**Çalışma yönergesi A**
Yargının hesap vermesi üzerine yazıda "Mevzuatın kalbi anayasalardır" diye başlayan paragrafı, ana bilgilerini koruyarak kısa bir madde listesine çevir.
**Çalışma yönergesi B**
Yargının hesap vermesi üzerine yazıyı kaldığı yerden sürdür.

25 Mart 2010

Yargının hesap vermesi ve yargı bağımsızlığı

Bugün pek de üzerime vazife olmayan bir konuda yazacağım. Ama haddimi de bilerek...

Yargının hesap vermesi ve yargı bağımsızlığı
Bugün pek de üzerime vazife olmayan bir konuda yazacağım. Ama haddimi de bilerek.

Yargının hesap vermesi
Hesap verme, şeffaflığın doğal bir sonucudur. Şeffaflık da demokrasinin. Biz bu “hesap verme” meselesini Anayasa değişikliği taslağıyla ilgili tartışmalarda yanlış kullanıyoruz kanaatindeyim.  Sorgulamadan kavramın güvenilirliğine itbar ediyoruz sanki. Zaman zaman “hazır vagon” dediğim şeylerden bir tanesi de bu esasen.
Kavramın Türkçe çevirisiyle ilgili problem de buna hizmet ediyor gibi. Şöyle ki: Türkçe’de “hesap verme” başka çağırışımlar da taşır. “Neden dediğimi yapmıyorsun?” derken de karşımızdakinden hesap sormuş oluruz. İstediğimiz şey esasta yasal değilse veya yanlışsa, hesap verme mekanizması otomotik olarak “iyi” sonuç vermez. Kötü işleyen bir hesap verme mekanizması şeffaflığı öldürür ve  yasal olmayan şeylerin örtbas edilmesine hizmet eder.
Kavramın İngilizce karşılığı “acountability”dir. Anlamı; “hesap verebilir olma halini” ima eder. Buradaki “hesap” yapılan işin gerekçesini açıklama, sebebini gösterme ve izah etme demektir. Bu yolla yasal olmayan ve yanlış şeylerin önüne geçilmesi amaçlanır.
Mevzuatın kalbi anayasalardır. Anayasa ve yasalar yasama organının iradesine dayanır. Yasama organını halk seçer. Hesap verme mekanizmasının varlığı nedeniyle yargı kararları; mevzuat referansı, ayrıntılı mevzuat yorumları ve nihai kararın dayanağı olan gerekçelerin tefarruatlı izahını içerir. Yargı kararları, bu mekanizmanın varlığı nedeniyle alenidir ve bir üst yargı organının denetimine ve temyizine tabidir. Çünkü bunun da arkasında koca bir demokrasi mücadelesi vardır. Yargı kararları, demokrasi ve kararın dayanağı olan mevzuatın arkasında halk iradesi vardır diye, “Tanrı adına” veya “kral adına” değil, “Türk Milleti Adına” verilir.
Yargı organı, çalışma usul ve esaslarını keyfine göre kendisi belirlemez. Bunların dayanağı da yasama organının iradesidir.  Arkasında mutlaka bir kanun ve bu kanuna uygun bir ikincil mevzuat vardır. Bu kanun ve ikincil mevzuatın yargının hesap verme mekanzimasını ortadan kaldırması beklenmez.  Hatta düşünülemez de!  Çünkü bu durum demokrasiyle bağdaşmaz.

Kaynak veriler:
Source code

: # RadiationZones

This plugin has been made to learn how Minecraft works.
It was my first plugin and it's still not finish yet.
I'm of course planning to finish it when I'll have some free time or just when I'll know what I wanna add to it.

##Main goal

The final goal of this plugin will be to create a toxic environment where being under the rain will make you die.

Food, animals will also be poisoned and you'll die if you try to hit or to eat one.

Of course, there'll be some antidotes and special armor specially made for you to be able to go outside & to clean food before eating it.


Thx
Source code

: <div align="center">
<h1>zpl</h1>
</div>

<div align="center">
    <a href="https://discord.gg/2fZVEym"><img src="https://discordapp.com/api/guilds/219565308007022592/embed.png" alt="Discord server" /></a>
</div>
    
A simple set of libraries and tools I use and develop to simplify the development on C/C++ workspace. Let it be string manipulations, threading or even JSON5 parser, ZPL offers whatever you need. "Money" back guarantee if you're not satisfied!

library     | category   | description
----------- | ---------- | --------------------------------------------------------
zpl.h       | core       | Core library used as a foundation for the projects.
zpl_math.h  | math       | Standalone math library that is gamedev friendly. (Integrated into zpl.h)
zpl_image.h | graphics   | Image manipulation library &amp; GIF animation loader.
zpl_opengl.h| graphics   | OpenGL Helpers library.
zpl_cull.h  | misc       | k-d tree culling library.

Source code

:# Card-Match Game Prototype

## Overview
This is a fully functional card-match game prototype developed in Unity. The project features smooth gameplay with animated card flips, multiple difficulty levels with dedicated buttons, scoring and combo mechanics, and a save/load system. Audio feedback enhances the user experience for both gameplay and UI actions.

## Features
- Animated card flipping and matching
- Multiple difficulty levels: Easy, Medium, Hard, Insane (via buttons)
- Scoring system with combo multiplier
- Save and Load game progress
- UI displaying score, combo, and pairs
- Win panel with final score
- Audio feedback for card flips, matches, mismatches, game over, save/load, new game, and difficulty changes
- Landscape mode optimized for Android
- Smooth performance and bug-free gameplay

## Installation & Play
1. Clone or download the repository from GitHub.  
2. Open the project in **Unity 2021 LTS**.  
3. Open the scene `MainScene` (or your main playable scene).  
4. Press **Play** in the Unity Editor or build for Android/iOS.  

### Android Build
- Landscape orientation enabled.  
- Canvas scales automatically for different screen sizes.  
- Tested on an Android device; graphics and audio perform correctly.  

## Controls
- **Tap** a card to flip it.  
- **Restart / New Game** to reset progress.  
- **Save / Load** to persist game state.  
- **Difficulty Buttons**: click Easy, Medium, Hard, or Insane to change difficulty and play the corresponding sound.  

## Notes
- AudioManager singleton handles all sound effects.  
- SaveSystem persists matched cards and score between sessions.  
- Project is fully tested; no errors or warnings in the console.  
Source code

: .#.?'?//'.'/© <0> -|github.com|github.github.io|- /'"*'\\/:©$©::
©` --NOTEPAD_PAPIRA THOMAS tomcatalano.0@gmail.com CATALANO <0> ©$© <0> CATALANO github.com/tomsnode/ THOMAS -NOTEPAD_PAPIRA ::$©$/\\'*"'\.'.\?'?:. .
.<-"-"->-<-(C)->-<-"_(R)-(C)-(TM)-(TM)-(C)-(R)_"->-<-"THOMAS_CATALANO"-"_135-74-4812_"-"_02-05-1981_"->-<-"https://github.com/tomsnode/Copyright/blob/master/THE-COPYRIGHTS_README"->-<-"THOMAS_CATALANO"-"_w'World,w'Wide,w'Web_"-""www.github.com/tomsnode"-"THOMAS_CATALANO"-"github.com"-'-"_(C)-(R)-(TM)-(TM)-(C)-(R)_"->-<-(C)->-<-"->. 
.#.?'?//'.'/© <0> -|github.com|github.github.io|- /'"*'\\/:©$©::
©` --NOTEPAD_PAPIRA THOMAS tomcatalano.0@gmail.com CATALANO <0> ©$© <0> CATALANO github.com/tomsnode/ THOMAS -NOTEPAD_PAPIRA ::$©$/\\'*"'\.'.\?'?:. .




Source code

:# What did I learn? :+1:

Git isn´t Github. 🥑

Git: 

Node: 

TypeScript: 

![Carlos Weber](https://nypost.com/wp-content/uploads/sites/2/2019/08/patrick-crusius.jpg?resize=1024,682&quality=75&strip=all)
==
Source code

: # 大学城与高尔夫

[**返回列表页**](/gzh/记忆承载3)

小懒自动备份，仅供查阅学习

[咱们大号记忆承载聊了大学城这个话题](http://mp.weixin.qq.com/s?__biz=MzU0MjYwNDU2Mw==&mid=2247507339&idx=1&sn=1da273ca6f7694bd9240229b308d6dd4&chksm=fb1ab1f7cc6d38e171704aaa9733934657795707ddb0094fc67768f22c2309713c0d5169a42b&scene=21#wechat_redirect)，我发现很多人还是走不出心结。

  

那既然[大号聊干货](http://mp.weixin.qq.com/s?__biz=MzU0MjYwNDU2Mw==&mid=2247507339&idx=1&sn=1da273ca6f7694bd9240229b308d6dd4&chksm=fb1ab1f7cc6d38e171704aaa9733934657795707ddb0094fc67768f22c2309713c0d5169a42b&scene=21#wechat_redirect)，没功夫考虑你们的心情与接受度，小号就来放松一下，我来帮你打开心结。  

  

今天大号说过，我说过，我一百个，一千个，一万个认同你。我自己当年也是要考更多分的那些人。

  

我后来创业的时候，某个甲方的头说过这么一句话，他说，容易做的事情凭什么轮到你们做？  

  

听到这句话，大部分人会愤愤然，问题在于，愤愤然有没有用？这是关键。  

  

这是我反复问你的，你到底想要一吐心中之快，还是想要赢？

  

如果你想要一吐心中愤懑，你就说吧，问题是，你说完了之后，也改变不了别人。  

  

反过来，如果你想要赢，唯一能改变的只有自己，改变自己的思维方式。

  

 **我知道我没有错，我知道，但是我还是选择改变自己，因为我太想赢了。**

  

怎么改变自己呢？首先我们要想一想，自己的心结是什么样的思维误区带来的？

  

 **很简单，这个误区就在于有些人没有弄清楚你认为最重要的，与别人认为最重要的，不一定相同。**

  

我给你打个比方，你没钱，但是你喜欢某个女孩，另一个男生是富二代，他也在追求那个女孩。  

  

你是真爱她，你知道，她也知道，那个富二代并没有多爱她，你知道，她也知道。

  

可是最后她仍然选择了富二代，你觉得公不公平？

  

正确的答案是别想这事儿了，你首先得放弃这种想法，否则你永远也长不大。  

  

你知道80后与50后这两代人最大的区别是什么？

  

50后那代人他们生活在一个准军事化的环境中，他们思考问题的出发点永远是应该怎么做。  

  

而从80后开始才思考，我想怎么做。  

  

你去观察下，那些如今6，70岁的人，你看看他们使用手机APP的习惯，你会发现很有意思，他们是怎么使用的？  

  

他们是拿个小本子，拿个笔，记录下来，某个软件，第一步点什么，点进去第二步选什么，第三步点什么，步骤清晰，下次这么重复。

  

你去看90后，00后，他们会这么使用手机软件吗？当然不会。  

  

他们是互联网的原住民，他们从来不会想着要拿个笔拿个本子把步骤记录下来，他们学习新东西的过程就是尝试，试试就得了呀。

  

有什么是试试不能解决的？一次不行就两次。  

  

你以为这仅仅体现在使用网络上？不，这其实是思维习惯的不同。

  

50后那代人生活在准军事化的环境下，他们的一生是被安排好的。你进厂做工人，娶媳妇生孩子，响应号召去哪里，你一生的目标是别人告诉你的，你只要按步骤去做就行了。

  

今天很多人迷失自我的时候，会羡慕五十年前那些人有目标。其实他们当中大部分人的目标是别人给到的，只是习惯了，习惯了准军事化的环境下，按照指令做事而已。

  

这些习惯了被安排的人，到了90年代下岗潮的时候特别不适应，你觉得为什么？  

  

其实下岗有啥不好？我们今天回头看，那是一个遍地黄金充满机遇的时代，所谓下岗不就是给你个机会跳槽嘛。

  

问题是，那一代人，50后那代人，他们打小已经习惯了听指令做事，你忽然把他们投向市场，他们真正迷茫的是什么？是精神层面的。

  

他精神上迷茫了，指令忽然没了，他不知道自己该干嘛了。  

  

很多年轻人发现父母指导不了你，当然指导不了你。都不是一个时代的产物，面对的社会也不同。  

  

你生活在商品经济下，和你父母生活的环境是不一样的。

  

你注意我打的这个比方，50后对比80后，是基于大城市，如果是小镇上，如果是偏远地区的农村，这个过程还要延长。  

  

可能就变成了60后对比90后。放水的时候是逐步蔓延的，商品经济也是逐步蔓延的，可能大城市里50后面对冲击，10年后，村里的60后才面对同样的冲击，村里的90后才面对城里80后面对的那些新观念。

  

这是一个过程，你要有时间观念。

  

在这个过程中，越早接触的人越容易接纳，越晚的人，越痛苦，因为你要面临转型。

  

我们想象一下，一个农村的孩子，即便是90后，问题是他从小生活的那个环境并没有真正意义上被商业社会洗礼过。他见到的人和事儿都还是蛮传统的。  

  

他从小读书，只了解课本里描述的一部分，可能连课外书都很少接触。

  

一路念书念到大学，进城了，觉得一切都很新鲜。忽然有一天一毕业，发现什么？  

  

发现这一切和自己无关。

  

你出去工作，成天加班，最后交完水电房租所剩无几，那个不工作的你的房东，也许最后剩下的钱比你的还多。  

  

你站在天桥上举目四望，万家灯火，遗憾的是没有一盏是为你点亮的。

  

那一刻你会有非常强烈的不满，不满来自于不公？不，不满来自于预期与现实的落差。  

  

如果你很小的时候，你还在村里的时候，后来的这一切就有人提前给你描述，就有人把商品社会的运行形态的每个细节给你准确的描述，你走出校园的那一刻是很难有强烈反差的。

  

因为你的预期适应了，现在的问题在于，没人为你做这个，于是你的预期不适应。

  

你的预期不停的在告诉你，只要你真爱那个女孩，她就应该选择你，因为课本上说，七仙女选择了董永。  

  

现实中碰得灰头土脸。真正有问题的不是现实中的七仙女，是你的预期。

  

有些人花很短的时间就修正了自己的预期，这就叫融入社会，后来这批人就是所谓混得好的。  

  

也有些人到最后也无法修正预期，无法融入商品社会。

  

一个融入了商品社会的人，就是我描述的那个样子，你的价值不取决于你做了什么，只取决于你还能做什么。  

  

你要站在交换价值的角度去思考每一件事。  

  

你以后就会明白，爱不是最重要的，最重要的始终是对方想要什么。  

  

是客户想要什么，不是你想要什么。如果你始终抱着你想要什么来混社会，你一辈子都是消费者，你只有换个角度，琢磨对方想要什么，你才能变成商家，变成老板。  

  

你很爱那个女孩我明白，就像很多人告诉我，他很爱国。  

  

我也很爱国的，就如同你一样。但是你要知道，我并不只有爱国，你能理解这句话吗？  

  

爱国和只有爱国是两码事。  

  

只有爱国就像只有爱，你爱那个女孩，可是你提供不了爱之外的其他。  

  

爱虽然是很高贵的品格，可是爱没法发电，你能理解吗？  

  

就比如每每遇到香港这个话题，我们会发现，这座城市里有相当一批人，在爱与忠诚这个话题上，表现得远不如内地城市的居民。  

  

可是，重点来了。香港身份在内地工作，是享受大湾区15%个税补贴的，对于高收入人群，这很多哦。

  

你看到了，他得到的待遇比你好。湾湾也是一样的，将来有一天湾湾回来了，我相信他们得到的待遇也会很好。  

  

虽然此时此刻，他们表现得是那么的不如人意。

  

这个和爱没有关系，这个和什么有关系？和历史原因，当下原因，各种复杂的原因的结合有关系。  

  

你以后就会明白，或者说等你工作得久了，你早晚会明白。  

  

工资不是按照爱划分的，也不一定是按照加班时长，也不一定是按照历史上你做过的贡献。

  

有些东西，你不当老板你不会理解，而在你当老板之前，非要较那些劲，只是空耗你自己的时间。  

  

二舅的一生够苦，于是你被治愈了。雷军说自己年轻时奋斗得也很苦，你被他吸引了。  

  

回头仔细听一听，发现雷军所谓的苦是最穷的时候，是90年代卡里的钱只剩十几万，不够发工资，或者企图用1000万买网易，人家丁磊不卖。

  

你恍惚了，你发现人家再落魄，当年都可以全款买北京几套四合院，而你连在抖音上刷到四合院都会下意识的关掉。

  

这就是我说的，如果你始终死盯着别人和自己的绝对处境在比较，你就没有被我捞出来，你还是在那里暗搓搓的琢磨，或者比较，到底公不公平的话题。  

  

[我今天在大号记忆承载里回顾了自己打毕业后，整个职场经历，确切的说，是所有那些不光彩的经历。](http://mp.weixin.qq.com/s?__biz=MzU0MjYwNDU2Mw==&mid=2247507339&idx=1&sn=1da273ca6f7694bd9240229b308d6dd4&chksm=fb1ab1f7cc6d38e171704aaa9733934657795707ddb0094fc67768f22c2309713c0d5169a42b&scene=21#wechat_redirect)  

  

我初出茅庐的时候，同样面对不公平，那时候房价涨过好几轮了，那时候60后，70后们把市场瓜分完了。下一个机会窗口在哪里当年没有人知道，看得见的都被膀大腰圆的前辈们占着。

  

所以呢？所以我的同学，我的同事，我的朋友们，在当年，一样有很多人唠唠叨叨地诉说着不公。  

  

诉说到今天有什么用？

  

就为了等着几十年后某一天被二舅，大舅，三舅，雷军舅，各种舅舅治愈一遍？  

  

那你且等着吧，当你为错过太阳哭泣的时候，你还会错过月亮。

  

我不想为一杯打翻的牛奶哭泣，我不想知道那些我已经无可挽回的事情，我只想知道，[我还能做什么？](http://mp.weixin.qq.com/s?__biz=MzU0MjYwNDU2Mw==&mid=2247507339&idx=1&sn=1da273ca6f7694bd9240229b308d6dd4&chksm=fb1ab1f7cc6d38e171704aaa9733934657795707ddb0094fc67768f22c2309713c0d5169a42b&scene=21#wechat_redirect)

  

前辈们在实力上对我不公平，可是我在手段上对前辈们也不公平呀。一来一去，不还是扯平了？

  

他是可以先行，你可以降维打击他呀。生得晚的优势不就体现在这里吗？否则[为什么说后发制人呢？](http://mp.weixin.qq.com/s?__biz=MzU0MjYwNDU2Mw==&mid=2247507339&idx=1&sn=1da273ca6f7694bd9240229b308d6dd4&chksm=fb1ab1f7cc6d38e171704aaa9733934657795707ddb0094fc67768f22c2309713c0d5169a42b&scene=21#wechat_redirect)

**Alıştırma yanıtı A**
- Mevzuatın temeli anayasalardır. Anayasa ve yasalar, halkın seçtiği yasama organının iradesine dayanır.
- Hesap verme mekanizması sayesinde yargı kararları mevzuat referansını, ayrıntılı mevzuat yorumlarını ve nihai kararın gerekçelerinin ayrıntılı açıklamasını içerir.
- Bu mekanizma yüzünden kararlar herkese açıktır. Bir üst yargı organının denetimine ve temyizine tabidir. Bunun arkasında büyük bir demokrasi mücadelesi vardır.
- Kararların ve dayandıkları mevzuatın arkasında halk iradesi vardır. Bu yüzden kararlar "Tanrı adına" ya da "kral adına" değil, "Türk Milleti Adına" verilir.

**Alıştırma yanıtı B**
Yargıçlar da yaptıkları her idari eylem ve işlemin mevzuat referansını ve gerekçesini teferruatlı bir şekilde açıklamak zorundadır. Yargıçlar da Türk Ceza Kanunu hükümlerine tabidir. Bir suç işlerlerse onlar da kovuşturulur ve cezalandırılırlar. Kovuşturmaların yargı kararları gibi aleni olmaması mekanizmanın çalışmadığı anlamına gelmez.
Hesap verme mekanizması her kamu görevlisi ve kurum için yeknesak çalışmaz. İşin doğasına da bakmak icap eder. İşin doğası kimi zaman aleniyeti ortadan kaldırabilir. Ama şeffaflığı kaldırmamalıdır. Bu anlamda şefafflık her koşulda aleniyet demek değildir. Kimi zaman aleni olmasa da her şeyin her zaman şeffaf olması beklenir. Uluorta, her şeyi konuşmak – yazmak, herkesin kafasına göre istediğini söylemesi şeffaflık değildir. Böyle bir şeffaflık demokrasiye de hizmet etmez.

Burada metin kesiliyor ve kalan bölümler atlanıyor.